Thanks for the replies. Let me descripe this in a little more detail:

The archive is mostly text. But, there are NULLs embedded within the lines. For instance, let's say the orginal text is this:

This is a test.'\n'
This is the next test.'\n'
This is the third test.'\n'

After another third party software archives the text, I might end up with something like this (I have no control over this; long story):

This is '\x00' '\x00' '\x00'a t'\x00' '\x00' est.'\n'
'\x00' '\x00' This is the next '\x00' '\x00' test.'\n'
This '\x00' '\x00' is the third test. '\n'

So, I wrote some script that rips through the archive line by line and replaces each '\x00' with a '\n'. I then rip through it again and delete each line that has only a '\n'. There are probably better ways to do it, but it works very fast for the files I have (around 1M, about 25000 lines).

But, occasionally I get a file that has a random '\x1A' in it instead of '\x00':

This is '\x00' '\x00' '\x00'a t'\x00' '\x00' est.'\n'
'\x00' '\x1A' This is the next '\x00' '\x00' test.'\n'
This '\x00' '\x00' is the third test. '\n'

And when I start reading the file line by line, it stops reading at the first instance of '\x1A' even though the file continues for thousands of more lines. I can get around this by reading it in binary ('rb''), but then I lose all of the carriage returns at the end of each line. I also tried iterating through each character in the file before reading it by line, but that took a long time and I abandoned that approach.

I am probably missing something simple here. I read something about translating the file against a map; would that make sense? Any other suggestions?

I think that as long as you have the x1A in the file, your parser will stop, it's normal because it is an EOF for it, it's the one sign it knows as the end. The exitence of the EOF is probably due to two file concatenated for God knows what reason in the archive.

Are u using Python modules for the archive (like zipfile?)...or parsing the file with file.read directly?

I run across a post elsewhere with a module and an exmaple of a zipped file containg x1A, but have no time for it, I leave it to you to skim through...maybe it helps:

http://mail.python.org/pipermail/python-checkins/2007-February/058579.html

Sorry I can't do more

That link you pointed me to made me think of something: I'm opening the file in "rb" mode, but was writing in "w" mode.
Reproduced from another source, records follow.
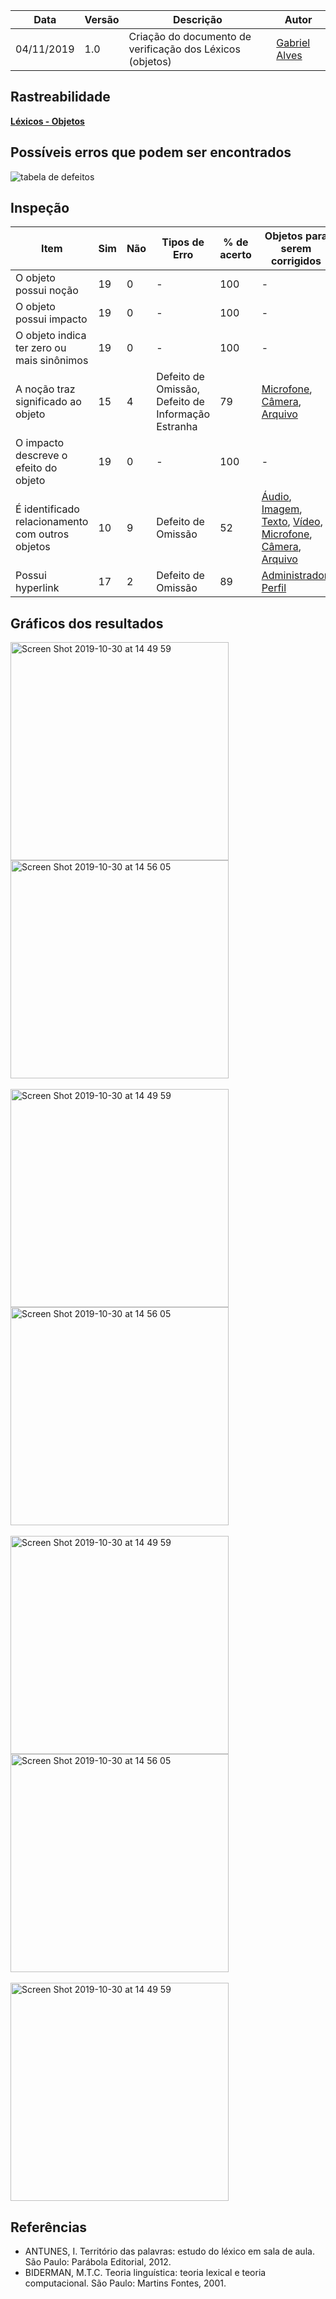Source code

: | Data | Versão | Descrição | Autor |
| --- | --- | --- | --- |
| 04/11/2019 | 1.0 | Criação do documento de verificação dos Léxicos (objetos) | [Gabriel Alves](https://github.com/gitgabiru) |

## Rastreabilidade

[**Léxicos - Objetos**](/docs/modeling/lexicos/objects.md)

## Possíveis erros que podem ser encontrados

![tabela de defeitos](https://user-images.githubusercontent.com/40740008/68208095-311f3800-ffaf-11e9-9592-82ae6efa30bc.jpg)

## Inspeção

|Item|Sim|Não|Tipos de Erro|% de acerto|Objetos para serem corrigidos|
|---|---|---|---|---|---|
|O objeto possui noção|19|0| - |100| - |
|O objeto possui impacto|19|0| - |100| - |
|O objeto indica ter zero ou mais sinônimos|19|0| - |100| - |
|A noção traz significado ao objeto|15|4|Defeito de Omissão, Defeito de Informação Estranha|79|[Microfone](/docs/verification/objectFix/objects?id=microfone), [Câmera](/docs/verification/objectFix/objects?id=camera), [Arquivo](/docs/verification/objectFix/objects?id=arquivo)|
|O impacto descreve o efeito do objeto|19|0| - |100| - |
|É identificado relacionamento com outros objetos|10|9|Defeito de Omissão|52|[Áudio](/docs/verification/objectFix/objects?id=A1udio), [Imagem](/docs/verification/objectFix/objects?id=imagem), [Texto](https://github.com/Requisitos-de-Software/2019.2-Wire/blob/65-VerificacaoLexicos/docs/docs/verification/lexico/objectFix.md#texto), [Vídeo](/docs/verification/objectFix/objects?id=Video), [Microfone](/docs/verification/objectFix/objects?id=microfone), [Câmera](/docs/verification/objectFix/objects?id=Camera), [Arquivo](/docs/verification/objectFix/objects?id=arquivo)|
|Possui hyperlink|17|2|Defeito de Omissão|89|[Administrador](/docs/verification/objectFix/objects?id=arquivo), [Perfil](/docs/verification/objectFix/objects?id=perfil)|

## Gráficos dos resultados

<div class="row">
  <div class="column">
    <img width="349" alt="Screen Shot 2019-10-30 at 14 49 59" src="https://user-images.githubusercontent.com/26935152/68178623-7457b780-ff6b-11e9-9d53-90df89fcbd1a.png">
  </div>
  <div class="column">
    <img width="349" alt="Screen Shot 2019-10-30 at 14 56 05" src="https://user-images.githubusercontent.com/26935152/68178632-7de11f80-ff6b-11e9-892b-1e77351c5abd.png">
  </div>
</div>
<br>
<div class="row">
  <div class="column">
    <img width="349" alt="Screen Shot 2019-10-30 at 14 49 59" src="https://user-images.githubusercontent.com/26935152/68178638-83d70080-ff6b-11e9-916e-3d6bc18c108d.png">
  </div>
  <div class="column">
    <img width="349" alt="Screen Shot 2019-10-30 at 14 56 05" src="https://user-images.githubusercontent.com/26935152/68178642-8a657800-ff6b-11e9-9c65-4cb470e89f48.png">
  </div>
</div>
<br>
<div class="row">
  <div class="column">
    <img width="349" alt="Screen Shot 2019-10-30 at 14 49 59" src="https://user-images.githubusercontent.com/26935152/68178644-8fc2c280-ff6b-11e9-84cd-6a75160d3cff.png">
  </div>
  <div class="column">
    <img width="349" alt="Screen Shot 2019-10-30 at 14 56 05" src="https://user-images.githubusercontent.com/26935152/68178651-96513a00-ff6b-11e9-9307-ea01cab4f7e1.png">
  </div>
</div>
<br>
<div class="row">
  <div class="column">
    <img width="349" alt="Screen Shot 2019-10-30 at 14 49 59" src="https://user-images.githubusercontent.com/26935152/68178660-9cdfb180-ff6b-11e9-9ad8-aae1684abd2f.png">
  </div>

## Referências

* ANTUNES, I. Território das palavras: estudo do léxico em sala de aula. São Paulo: Parábola Editorial, 2012.
* BIDERMAN, M.T.C. Teoria linguística: teoria lexical e teoria computacional. São Paulo: Martins Fontes, 2001.

<!DOCTYPE html>
<html>
<head>
<style src='docs/docs/assets/css/table.css'>
table {
  width: 100%;
}
</style>
<link rel="stylesheet" href="docs/assets/css/table.css">
</head>
</html>
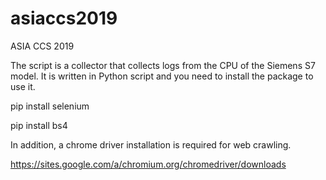 # asiaccs2019
ASIA CCS 2019

The script is a collector that collects logs from the CPU of the Siemens S7 model.
It is written in Python script and you need to install the package to use it.


pip install selenium

pip install bs4


In addition, a chrome driver installation is required for web crawling.

https://sites.google.com/a/chromium.org/chromedriver/downloads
By changing the mode to "wb", I was able to strip out the random \x1A. I just tested several of the problematic files, and they came out ok. I can't believe I didn't think of that sooner.
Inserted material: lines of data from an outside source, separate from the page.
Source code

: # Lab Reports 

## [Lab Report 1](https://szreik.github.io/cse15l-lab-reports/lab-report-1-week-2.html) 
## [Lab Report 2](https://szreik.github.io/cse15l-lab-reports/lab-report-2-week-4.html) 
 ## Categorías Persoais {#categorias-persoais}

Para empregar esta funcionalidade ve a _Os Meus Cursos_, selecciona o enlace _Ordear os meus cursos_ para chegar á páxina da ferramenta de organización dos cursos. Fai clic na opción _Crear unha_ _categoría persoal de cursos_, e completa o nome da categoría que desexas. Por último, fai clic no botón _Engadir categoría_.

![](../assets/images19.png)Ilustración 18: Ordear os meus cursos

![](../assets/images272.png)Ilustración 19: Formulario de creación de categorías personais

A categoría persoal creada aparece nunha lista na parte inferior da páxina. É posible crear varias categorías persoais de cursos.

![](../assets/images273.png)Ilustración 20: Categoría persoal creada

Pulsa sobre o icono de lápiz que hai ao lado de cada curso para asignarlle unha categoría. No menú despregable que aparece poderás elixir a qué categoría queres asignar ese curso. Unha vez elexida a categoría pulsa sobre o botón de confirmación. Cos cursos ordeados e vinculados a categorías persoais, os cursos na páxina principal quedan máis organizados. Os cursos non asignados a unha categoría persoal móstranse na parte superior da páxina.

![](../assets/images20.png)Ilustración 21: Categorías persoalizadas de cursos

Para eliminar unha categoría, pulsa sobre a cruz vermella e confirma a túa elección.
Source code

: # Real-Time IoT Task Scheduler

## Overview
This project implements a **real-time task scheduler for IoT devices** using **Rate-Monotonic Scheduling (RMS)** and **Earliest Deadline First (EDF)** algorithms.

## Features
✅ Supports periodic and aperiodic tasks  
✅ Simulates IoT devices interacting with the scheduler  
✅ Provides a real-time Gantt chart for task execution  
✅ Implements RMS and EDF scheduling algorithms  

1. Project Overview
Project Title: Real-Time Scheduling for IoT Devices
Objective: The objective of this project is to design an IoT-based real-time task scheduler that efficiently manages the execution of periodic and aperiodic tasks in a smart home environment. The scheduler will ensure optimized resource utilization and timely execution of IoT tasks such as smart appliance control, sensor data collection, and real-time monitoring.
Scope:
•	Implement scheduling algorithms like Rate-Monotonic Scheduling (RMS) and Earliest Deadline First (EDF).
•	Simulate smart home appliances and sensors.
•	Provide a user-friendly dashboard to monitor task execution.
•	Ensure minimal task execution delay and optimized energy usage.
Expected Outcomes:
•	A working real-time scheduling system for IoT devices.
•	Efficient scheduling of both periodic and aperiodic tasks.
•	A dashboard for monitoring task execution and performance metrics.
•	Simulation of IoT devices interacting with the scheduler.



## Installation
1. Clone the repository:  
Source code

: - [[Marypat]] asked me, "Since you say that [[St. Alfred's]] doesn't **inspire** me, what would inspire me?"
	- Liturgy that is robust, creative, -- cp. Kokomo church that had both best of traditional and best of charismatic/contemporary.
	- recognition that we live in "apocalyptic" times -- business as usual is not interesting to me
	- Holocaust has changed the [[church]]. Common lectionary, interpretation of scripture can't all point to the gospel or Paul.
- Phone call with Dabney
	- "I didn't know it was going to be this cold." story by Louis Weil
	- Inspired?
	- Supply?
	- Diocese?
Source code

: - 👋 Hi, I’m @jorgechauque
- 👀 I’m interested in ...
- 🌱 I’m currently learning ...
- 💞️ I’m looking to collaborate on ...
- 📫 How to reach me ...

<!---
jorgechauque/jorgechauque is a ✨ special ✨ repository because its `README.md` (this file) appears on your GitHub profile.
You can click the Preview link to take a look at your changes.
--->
commented: Research a lot and learn even more...This solution needs remembering for small tweaks needed in file parsing +1

Yei...:D
We ourselves always seem to be our best teachers most of the time...
You should mark it as solved then to let others trust your solution further;)

Yes, just bouncing around ideas here was worth hours of previous google searches. This forum is great. Trust me, you'll be seeing more of me here. :)

And just for further edification for newbies like myself, what was happening in my original effort was that the carriage returns were being lost when opening the file in rb mode and writing in w mode. But by writing back in wb mode, each byte was copied exactly as in the original (except for what I was changing intentionally), and when I opened it back up in r mode again for further processing, everything worked again as it should.